The irony is then he immediately explains why this wouldn't work:

> The problem is, you can build highways and bridges and towers from scratch much faster than you can reorganize a bureaucracy.

More ironically, much of the interview is saying we need to use this behemoth of a bureaucracy to implement changes. Yet he then says the City can't do the one thing it actually can do:

> The situation is complicated by the fact that Amtrak (not the MTA) owns the station, and MSG owns the Garden; it’s a rare case of double-decker ownership. MSG isn’t a tenant. It’s not like a lease runs out and you can evict it. If you’re going to get the Dolan family, who own the Garden, to move, you would have to buy it from them.

If MSG doesn't have a permit to operate, it's mostly worthless! MSG called the City's bluff this summer and got an extension on their permit -- but the City could have decided not to renew it, and MSG would've had to close.

A bit later, he suggests using eminent ___domain to take property by force:

> The idea was to use the power of eminent ___domain to condemn large parts of the neighborhood around Penn Station, override the city’s zoning and allow massive new amounts of FAR in an area that’s largely owned and controlled by Vornando.

I'm not advocating for this, just pointing out the the interviewee is dismissing one of the few things the City can do on its own.

And more generally, neither the City of New York nor the State of New York are known for respecting property rights (or Constitutional rights broadly), so they _could_ do anything they wanted and just drag the victims through decades of legal proceedings after the fact.

(Again, I'm not advocating for this.)

There are lots of ideas for renovating/ expanding/ rebuilding Penn Station.
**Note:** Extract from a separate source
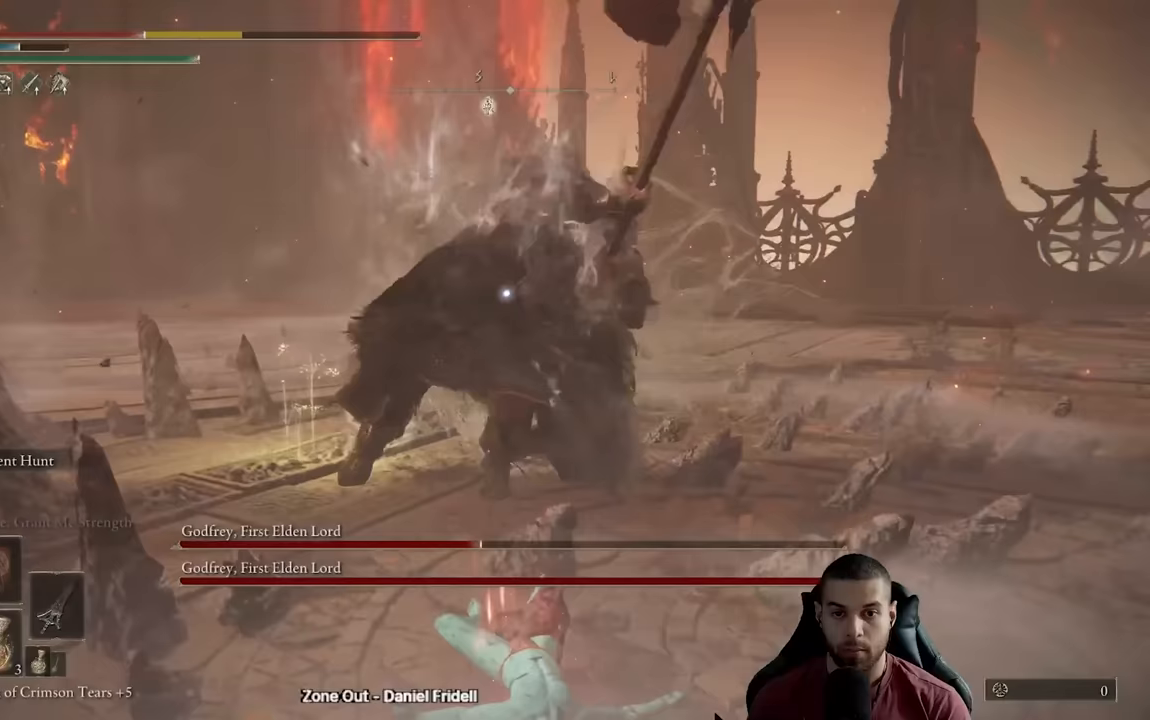
{"buttons": ["B"], "left_stick": "up-right", "right_stick": "center", "events": [[117, "left_stick", "up-right"], [500, "B", "down"]]}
Most of them are crap, but some are good. Unfortunately, even the good plans have to get through the government bureaucracies, where they either get axed or become ludicrously expensive.




> And more generally, neither the City of New York nor the State of New York are known for respecting property rights (or Constitutional rights broadly)
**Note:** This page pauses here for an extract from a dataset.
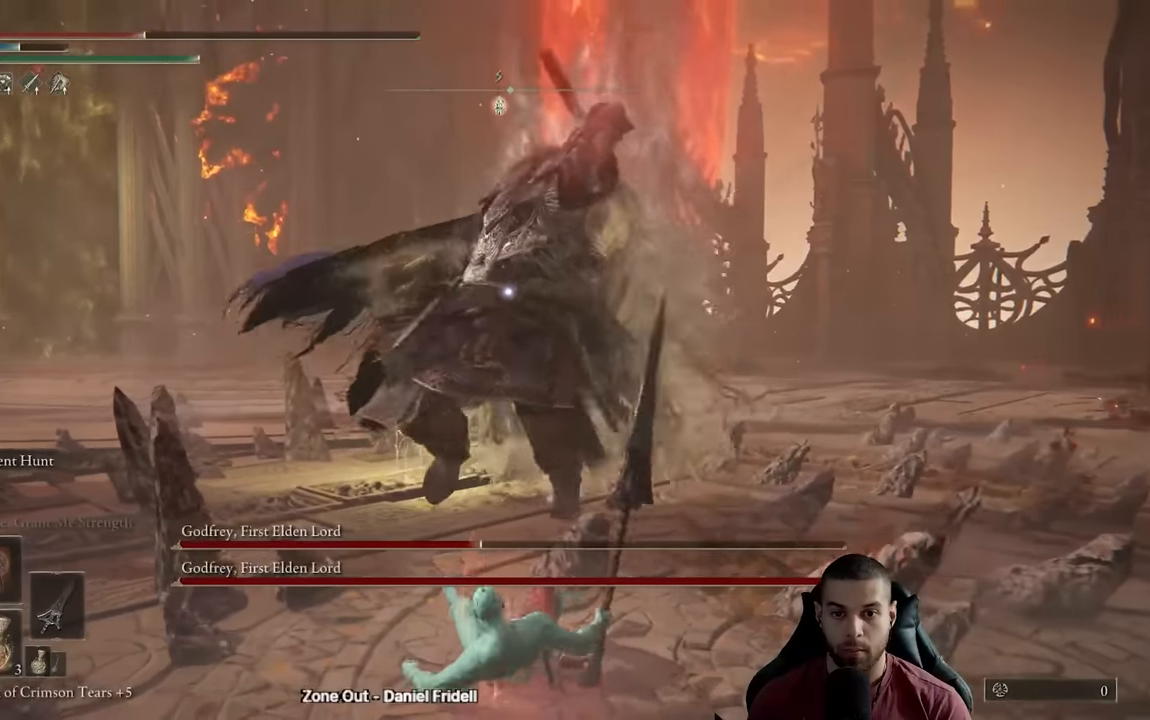
{"buttons": [], "left_stick": "up-right", "right_stick": "center", "events": [[133, "B", "up"], [217, "R3", "down"], [233, "right_stick", "down-left"], [333, "right_stick", "left"], [350, "R3", "up"], [450, "right_stick", "center"]]}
I don't really want to get sidetracked (no pun intended), but can you list a single ruling from SCOTUS on any constitutional issue that the state or city of NY is flouting? Because I think what you mean is "the city/state of New York have frequently followed interpretations of the constitution that I disagree with", despite the fact that when SCOTUS rules against their interpretation, they follow the ruling.